If in doubt, you can recreate this file using..

mv /etc/sysconfig/hwconf /etc/sysconfig/hwconf.bak
mv /etc/modprobe.conf /etc/modprobe.conf.bak
kudzu


Thank you.


Comment 4 Dan Scholnik 2005-07-20 00:01:54 UTC
No, the problem is still in 2.6.12-1.1398_FC4.

Comment 5 Henrik Nilsson 2005-08-11 13:33:55 UTC
I'm running FC4 with kernel 2.6.12-1.1398_FC4 on a Dell Latitude D600.
With the kernel sources configured according to configs/kernel-2.6.12-i686,
David Moore's patch above to "drivers/input/mouse/alps.c" did NOT work in
isolation for me. However, combining it with the suggested patch to
"drivers/input/serio/serio.c" by David Lowe from follow up to bug #160733
seems to have done the trick. I can suspend and resume, and I have a working
trackpad (and stick) after I resume. However, David Lowe's suggested patch to
"drivers/input/mouse/alps.c" (also from bug #160733) did not work for me.
This patch resulted in a completely non-functional trackpad/stick (immediately
after a boot, before any attempts to suspend).


Comment 6 Mat Kattanek 2005-08-25 06:30:57 UTC
Running FC4 with kernel 2.6.12-1.1398_FC4 on a Toshiba Tecra M2. 
Mouse pad did not work any longer after suspending once.

Applied David Moore's patch above to "drivers/input/mouse/alps.c" 
(see (a href=https://bugzilla.redhat.com/bugzilla/show_bug.cgi?id=160733>bug
#160733 </a> )
only and now the mouse pad and stick work ok after resume. 
there was no need for me to add the serio patch as described by Henrik Nilsson.

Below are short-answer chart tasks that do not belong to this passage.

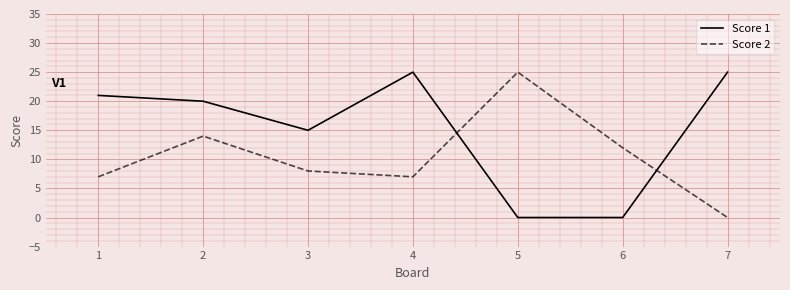

At 1, list the series in order from smallest to largest.

Score 2, Score 1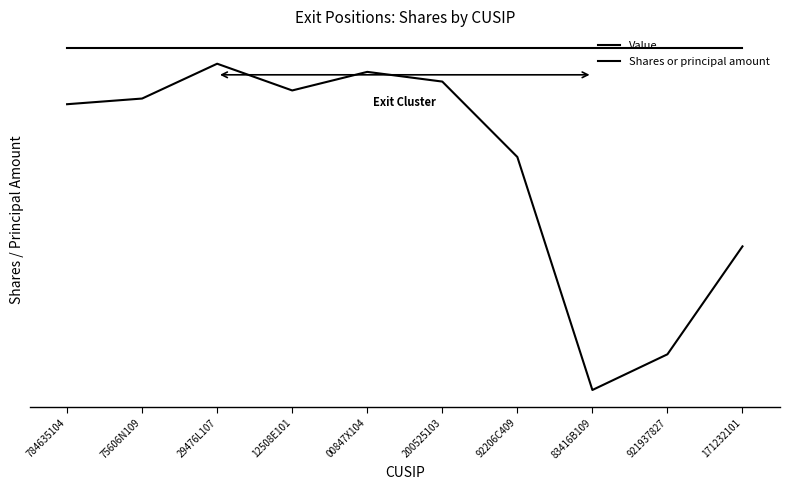

Is this an area chart (filled region under the line)?

No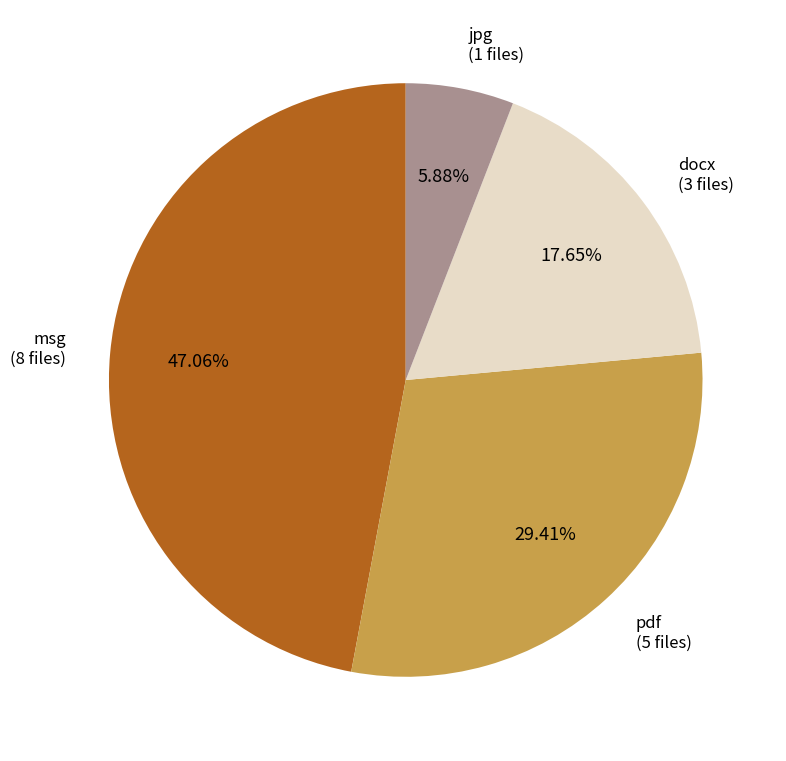

To the nearest percent, what percentage of the pie is docx?

18%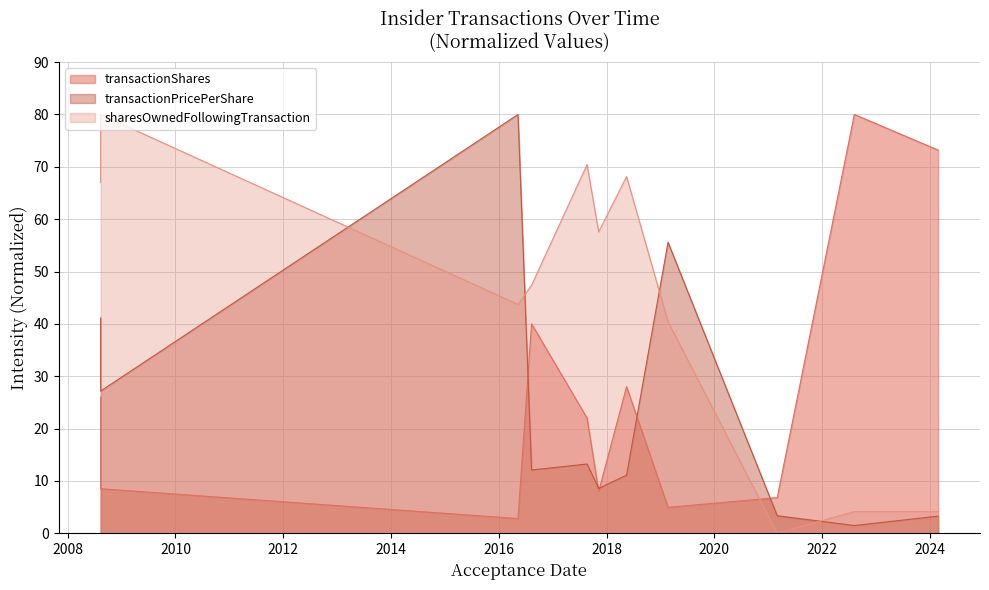

Between 2021-03-03 and 2022-08-08, which series saw the biggest shift?

transactionShares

Comment 7 Dan Scholnik 2005-08-30 20:53:56 UTC
Just updated to 2.6.12-1.1447_FC4, and now the touchpad/stick don't work at all
in gpm or X, even just after booting.

Comment 8 Dan Scholnik 2005-08-31 10:57:22 UTC
And to update my last comment, after suspending/resuming once, the touchpad and
stick do work.

Comment 9 Dave Jones 2005-09-30 06:51:26 UTC
Mass update to all FC4 bugs:

An update has been released (2.6.13-1.1526_FC4) which rebases to a new upstream
kernel (2.6.13.2). As there were ~3500 changes upstream between this and the
previous kernel, it's possible your bug has been fixed already.

Please retest with this update, and update this bug if necessary.

Thanks.


Comment 10 Dan Scholnik 2005-10-17 19:50:26 UTC
All is well with the stick and pad now, both before and after resume.